We had done some decent training over recent months, including more recently at our Ribérac housesit, where at nearby Jemaye Lake we were able to experiment with transitioning between swimming and running and try various clothing options, so we felt like we were suitably prepared. There was a great friendly atmosphere throughout the day, collaborative and supportive, not at all combative, even at the elite level. People chatted and offered tips and were ready with a helping hand if required. With a mass start, we ran 2k first, before entering the beautifully clear, warm waters, fully supported by kayaks and small power boats. Our swim routes were marked by easily-spotted red buoys, our runs on wooded trails with a cushioning pine needle floor. We soon found ourselves surrounded by similar-paced teams and experienced an ebb and flow as we passed them on the runs and they passed us on swims.

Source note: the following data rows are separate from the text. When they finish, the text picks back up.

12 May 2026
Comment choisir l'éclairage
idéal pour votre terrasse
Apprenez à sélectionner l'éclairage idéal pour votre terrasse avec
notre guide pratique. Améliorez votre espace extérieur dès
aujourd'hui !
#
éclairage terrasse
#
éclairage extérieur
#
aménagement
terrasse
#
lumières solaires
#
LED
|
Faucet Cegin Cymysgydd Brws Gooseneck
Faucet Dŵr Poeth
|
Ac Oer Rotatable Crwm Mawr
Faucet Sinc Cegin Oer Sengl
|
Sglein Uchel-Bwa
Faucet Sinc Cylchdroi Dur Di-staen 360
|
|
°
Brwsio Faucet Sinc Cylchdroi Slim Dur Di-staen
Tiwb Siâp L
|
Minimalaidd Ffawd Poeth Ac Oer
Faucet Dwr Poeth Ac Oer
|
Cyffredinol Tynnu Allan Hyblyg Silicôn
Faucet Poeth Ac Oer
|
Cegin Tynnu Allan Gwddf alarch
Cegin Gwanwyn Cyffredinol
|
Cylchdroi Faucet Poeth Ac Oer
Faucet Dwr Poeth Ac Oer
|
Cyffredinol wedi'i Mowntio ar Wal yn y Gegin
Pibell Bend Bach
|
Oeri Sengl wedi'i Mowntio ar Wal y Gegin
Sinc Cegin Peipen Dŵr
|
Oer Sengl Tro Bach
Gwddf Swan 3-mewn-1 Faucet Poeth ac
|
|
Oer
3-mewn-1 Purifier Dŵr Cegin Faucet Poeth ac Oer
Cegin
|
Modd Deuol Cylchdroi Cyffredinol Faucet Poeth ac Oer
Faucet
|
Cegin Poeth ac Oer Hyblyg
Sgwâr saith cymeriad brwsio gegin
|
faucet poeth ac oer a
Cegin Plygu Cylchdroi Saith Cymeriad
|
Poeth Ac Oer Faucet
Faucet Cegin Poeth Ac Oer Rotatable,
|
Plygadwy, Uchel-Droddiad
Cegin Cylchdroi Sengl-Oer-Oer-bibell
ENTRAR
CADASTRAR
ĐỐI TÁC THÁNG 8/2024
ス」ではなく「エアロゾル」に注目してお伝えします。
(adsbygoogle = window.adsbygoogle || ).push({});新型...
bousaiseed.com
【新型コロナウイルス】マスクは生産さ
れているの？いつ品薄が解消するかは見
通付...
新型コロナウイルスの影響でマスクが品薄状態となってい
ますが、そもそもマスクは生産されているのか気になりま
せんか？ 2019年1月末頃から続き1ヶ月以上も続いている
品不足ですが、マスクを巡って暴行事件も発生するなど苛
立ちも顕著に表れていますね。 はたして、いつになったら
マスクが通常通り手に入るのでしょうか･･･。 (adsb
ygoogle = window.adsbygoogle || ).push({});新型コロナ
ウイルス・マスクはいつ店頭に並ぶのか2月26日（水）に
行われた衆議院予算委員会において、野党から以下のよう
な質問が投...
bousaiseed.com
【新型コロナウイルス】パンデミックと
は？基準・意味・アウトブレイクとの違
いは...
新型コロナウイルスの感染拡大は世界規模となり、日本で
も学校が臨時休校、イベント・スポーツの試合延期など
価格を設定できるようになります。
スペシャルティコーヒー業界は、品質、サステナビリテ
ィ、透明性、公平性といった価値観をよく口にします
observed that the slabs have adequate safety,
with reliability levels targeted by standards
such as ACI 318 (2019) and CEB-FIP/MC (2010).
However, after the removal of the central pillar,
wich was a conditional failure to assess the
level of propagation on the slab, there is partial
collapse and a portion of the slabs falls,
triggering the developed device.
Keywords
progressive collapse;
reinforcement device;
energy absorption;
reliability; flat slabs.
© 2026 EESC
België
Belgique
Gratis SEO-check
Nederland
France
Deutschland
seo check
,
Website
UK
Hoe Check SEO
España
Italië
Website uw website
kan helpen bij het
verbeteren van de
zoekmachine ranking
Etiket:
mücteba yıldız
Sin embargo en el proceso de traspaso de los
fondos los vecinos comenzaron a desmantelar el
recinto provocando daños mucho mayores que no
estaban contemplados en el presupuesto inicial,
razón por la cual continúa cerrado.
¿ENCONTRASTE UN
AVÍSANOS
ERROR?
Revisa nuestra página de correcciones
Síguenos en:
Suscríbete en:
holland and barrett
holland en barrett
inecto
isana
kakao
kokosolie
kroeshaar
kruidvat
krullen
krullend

We were 66th team home, in 1hr 33 minutes, satisfyingly faster than our pre-race estimates. We enjoyed the vocal support and a friendly atmosphere throughout. It was well marshalled and we were impressed to be handed beers and lots of great snacks at the end. We really enjoyed the challenge and now want to do more, especially in areas with similarly impressive scenery. The following day, after a long lie-in, we decided to visit a small peninsula opposite where we were staying, to spectate and offer support to competitors in the long course event. We parked at a large, flat motorhome area and walked to where the passing runners would pause to re-enter the water. We set up camping chairs and cheered the lead teams as they passed, appreciating their efforts. Later we walked up a steep hill to take in a higher vista of the lake, spotting islands, paths and beaches where we had swam or ran previously.
Each night the stillness of the lake drew us back to its shores, the evening light quality providing an enchanting scene of exceptional tranquillity and beauty. The surrounding hills were sometimes lit with patches of vibrant lime-greens where the setting sun caught them just right, their bright reflections mirrored on the glassy surface of the lake. We greedily soaked up the sights and sounds, revelling in the humble, accessible pleasures of such an unspoilt facility, simply perfect for swimming, running, hiking, kayaking, fishing or sailing, over and above the intoxicating natural beauty. And best of all, it sits only ninety minutes or so from our new house – ensuring that we’ll definitely be back.